"But language — how it’s generated, what it means — is about to get very contentious. We’re already disoriented by the chatbots we’ve got. The technology that’s coming will be even more ubiquitous, powerful, and destabilizing. A prudent citizen, Bender believes, might choose to know how it works."

HT @ct_bergstrom this profile of Emily Bender is *amazing*. From now on we should call #AI, #SALAMI (Systematic Approaches to Learning Algorithms and Machine Inferences).

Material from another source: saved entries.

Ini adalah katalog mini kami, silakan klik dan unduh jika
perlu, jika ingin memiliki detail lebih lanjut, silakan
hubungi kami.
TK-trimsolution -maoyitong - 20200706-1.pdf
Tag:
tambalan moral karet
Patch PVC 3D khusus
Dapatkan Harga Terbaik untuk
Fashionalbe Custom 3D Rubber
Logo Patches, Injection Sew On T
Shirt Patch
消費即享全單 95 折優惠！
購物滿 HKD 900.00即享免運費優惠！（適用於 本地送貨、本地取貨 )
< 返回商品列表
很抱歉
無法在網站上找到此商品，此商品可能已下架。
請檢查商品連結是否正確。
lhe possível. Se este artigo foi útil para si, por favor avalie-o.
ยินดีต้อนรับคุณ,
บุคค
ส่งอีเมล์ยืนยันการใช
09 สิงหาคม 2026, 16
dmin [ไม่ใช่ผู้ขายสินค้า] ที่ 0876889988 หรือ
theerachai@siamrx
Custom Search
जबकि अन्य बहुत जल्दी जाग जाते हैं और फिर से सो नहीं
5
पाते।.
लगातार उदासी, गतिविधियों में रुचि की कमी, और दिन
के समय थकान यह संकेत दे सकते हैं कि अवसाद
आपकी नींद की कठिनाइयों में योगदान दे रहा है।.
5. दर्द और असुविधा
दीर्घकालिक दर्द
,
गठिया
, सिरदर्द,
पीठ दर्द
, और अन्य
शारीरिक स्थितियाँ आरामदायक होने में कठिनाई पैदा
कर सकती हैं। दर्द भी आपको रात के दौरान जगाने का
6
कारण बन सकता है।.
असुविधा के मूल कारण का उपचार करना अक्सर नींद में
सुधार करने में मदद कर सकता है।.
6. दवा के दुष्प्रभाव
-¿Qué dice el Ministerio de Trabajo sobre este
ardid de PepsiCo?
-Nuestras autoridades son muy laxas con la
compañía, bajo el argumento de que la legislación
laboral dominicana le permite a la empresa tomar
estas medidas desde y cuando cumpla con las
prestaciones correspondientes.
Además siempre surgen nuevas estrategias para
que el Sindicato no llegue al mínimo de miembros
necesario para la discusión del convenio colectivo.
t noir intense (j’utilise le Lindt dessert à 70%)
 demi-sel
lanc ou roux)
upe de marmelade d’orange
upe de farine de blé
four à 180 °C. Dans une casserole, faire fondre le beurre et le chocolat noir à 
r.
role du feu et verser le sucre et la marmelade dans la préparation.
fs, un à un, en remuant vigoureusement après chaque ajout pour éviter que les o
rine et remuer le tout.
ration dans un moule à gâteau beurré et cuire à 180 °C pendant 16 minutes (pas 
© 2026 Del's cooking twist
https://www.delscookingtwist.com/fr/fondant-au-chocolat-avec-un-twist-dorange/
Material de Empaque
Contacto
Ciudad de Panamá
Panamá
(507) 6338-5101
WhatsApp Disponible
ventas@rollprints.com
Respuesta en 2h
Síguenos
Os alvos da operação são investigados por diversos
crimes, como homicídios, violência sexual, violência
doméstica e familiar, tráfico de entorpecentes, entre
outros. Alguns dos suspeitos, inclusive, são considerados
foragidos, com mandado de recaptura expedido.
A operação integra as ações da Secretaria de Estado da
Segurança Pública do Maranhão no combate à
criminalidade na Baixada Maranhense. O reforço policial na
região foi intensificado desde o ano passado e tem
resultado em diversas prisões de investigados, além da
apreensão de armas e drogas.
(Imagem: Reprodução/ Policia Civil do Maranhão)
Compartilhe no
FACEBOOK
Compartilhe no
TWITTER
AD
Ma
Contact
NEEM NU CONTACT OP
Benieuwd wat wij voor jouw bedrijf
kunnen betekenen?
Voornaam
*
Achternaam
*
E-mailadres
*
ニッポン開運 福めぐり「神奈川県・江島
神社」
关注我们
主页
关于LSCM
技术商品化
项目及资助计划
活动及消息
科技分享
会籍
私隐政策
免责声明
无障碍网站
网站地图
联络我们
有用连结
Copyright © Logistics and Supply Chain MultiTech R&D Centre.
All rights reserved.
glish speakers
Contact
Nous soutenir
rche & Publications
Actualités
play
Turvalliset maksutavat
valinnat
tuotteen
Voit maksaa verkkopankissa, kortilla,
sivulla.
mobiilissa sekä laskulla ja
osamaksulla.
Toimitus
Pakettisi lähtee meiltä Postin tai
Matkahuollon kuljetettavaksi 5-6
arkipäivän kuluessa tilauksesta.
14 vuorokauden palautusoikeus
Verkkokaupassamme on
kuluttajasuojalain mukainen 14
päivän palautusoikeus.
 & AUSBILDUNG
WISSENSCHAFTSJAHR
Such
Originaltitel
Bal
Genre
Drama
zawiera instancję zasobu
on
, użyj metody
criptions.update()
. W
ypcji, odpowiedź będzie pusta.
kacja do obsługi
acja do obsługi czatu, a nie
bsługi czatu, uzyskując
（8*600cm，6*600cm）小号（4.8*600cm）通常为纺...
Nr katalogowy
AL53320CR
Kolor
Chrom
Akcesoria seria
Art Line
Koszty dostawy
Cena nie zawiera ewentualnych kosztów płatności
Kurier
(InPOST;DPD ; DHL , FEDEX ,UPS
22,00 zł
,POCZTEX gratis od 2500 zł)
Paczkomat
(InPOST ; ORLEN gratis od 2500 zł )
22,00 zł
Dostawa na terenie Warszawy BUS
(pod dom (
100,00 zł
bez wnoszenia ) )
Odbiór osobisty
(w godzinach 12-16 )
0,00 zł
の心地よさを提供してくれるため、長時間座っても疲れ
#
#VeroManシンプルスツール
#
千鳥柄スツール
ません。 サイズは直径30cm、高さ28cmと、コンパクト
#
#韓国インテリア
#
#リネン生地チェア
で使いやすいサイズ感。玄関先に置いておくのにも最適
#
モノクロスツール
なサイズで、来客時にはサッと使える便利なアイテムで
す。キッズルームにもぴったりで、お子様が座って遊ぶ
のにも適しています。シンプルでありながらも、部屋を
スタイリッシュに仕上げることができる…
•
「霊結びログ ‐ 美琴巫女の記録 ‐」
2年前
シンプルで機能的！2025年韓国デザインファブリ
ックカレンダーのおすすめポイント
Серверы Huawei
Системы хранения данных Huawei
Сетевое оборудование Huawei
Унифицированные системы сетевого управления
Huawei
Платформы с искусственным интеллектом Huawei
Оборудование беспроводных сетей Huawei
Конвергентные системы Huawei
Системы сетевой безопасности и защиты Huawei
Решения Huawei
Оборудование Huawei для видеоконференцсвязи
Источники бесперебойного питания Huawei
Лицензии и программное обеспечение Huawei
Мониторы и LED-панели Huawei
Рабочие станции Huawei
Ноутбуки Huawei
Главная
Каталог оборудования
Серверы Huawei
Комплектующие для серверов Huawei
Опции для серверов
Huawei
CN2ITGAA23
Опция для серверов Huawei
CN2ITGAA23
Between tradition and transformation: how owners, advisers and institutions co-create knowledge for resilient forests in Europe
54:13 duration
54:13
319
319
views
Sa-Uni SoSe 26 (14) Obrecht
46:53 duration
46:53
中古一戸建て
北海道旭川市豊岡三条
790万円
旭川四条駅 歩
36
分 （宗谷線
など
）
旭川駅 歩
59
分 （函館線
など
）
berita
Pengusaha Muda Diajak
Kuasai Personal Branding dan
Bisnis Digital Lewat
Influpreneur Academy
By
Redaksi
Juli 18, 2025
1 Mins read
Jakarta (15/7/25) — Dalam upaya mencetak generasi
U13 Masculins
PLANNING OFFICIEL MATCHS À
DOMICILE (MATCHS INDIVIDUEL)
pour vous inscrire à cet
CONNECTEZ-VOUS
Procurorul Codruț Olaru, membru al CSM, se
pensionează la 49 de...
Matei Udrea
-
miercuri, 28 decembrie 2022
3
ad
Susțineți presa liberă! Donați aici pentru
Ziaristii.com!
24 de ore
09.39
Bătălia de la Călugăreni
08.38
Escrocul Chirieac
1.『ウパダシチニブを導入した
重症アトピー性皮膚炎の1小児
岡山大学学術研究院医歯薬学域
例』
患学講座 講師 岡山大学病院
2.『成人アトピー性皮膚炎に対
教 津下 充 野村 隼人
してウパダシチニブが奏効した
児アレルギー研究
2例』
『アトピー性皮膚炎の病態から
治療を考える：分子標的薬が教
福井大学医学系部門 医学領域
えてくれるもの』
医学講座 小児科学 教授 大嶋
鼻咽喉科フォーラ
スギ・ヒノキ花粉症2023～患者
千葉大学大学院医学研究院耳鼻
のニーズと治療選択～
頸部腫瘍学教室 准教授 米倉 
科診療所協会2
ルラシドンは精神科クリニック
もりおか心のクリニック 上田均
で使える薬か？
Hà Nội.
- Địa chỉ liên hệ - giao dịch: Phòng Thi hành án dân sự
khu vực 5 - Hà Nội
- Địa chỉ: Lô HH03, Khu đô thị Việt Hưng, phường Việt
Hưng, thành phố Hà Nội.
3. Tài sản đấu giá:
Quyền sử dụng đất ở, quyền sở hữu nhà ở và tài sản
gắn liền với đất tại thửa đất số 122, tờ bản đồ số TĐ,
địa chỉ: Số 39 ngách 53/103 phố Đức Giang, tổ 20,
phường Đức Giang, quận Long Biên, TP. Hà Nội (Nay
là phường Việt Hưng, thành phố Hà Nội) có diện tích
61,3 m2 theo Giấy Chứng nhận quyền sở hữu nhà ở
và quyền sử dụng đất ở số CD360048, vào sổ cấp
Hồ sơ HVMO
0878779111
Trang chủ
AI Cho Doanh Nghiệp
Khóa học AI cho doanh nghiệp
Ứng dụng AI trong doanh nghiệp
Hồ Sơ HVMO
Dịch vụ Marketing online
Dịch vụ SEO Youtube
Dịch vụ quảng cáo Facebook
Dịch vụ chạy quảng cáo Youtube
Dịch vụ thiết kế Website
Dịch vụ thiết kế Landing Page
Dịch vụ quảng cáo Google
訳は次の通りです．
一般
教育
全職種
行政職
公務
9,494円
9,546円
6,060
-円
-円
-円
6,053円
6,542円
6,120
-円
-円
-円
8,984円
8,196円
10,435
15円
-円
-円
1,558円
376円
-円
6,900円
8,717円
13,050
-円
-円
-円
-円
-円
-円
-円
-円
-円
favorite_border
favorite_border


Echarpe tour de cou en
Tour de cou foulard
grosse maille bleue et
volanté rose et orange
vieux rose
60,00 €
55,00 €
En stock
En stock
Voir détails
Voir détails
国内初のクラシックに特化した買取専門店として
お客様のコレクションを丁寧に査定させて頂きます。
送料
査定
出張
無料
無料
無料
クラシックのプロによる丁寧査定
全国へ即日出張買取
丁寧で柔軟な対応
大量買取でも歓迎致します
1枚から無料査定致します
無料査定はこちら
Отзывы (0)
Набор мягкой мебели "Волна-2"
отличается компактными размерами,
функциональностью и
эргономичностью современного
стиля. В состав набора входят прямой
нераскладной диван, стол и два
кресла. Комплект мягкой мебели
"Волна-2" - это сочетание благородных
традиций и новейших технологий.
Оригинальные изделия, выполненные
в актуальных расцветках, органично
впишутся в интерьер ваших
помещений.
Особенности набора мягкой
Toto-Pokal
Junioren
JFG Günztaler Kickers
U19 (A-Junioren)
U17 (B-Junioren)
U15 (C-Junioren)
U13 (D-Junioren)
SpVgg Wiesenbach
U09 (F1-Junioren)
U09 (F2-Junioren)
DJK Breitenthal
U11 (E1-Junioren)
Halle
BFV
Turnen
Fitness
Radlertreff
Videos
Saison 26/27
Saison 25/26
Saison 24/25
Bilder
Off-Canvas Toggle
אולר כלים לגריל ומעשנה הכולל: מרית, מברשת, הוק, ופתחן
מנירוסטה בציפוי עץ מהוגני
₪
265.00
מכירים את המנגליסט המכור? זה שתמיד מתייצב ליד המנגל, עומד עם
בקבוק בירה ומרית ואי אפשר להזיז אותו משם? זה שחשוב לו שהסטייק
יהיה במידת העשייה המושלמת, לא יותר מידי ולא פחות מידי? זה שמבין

https://nymag.com/intelligencer/article/ai-artificial-intelligence-chatbots-emily-m-bender.html

Also I've never heard of the #Octopus parable before but it's a really great analogy for what #SALAMI #LLMs actually do:

https://nymag.com/intelligencer/article/ai-artificial-intelligence-chatbots-emily-m-bender.html

@Ruth_Mottram Wouldn't this also apply to human-to-human conversation where a previously unknown animal is encountered? (Compare: "I am being attacked by an echidna" said to someone in C17 Europe). FWIW, ChatGPT complains if you ask if "What should I do if I am attacked by a gavagai".
@chanret It's a good point, but a bear is a well known animal for both participants A & B, it has a cultural life - but not for O who has not come across them before, so while I think the analogy is a good one, it's not quite the same. I guess the important point though is, what did the Octopus say while pretending to be B?
@Ruth_Mottram ChatGPT complained that "gavagai" was a made-up word. I would hope the octopus would be a bit more modest and ask what a bear was first before deciding it was made up!
@chanret Well yes, but that then raises another problem for it doesn't it? Because a bear is not an obscure animal (to most humans at least) so it's also effectively revealing it doesn't know something that most adults would expect each other to know..
@Ruth_Mottram That doesn't however seem to be a problem with language use. If aliens arrived, they might not know what bears are either (but we might be satisfied that they were good language users)
@chanret No for sure! But the point in the octopus story is that the O is trying ot convince A + B that O is in fact one of them.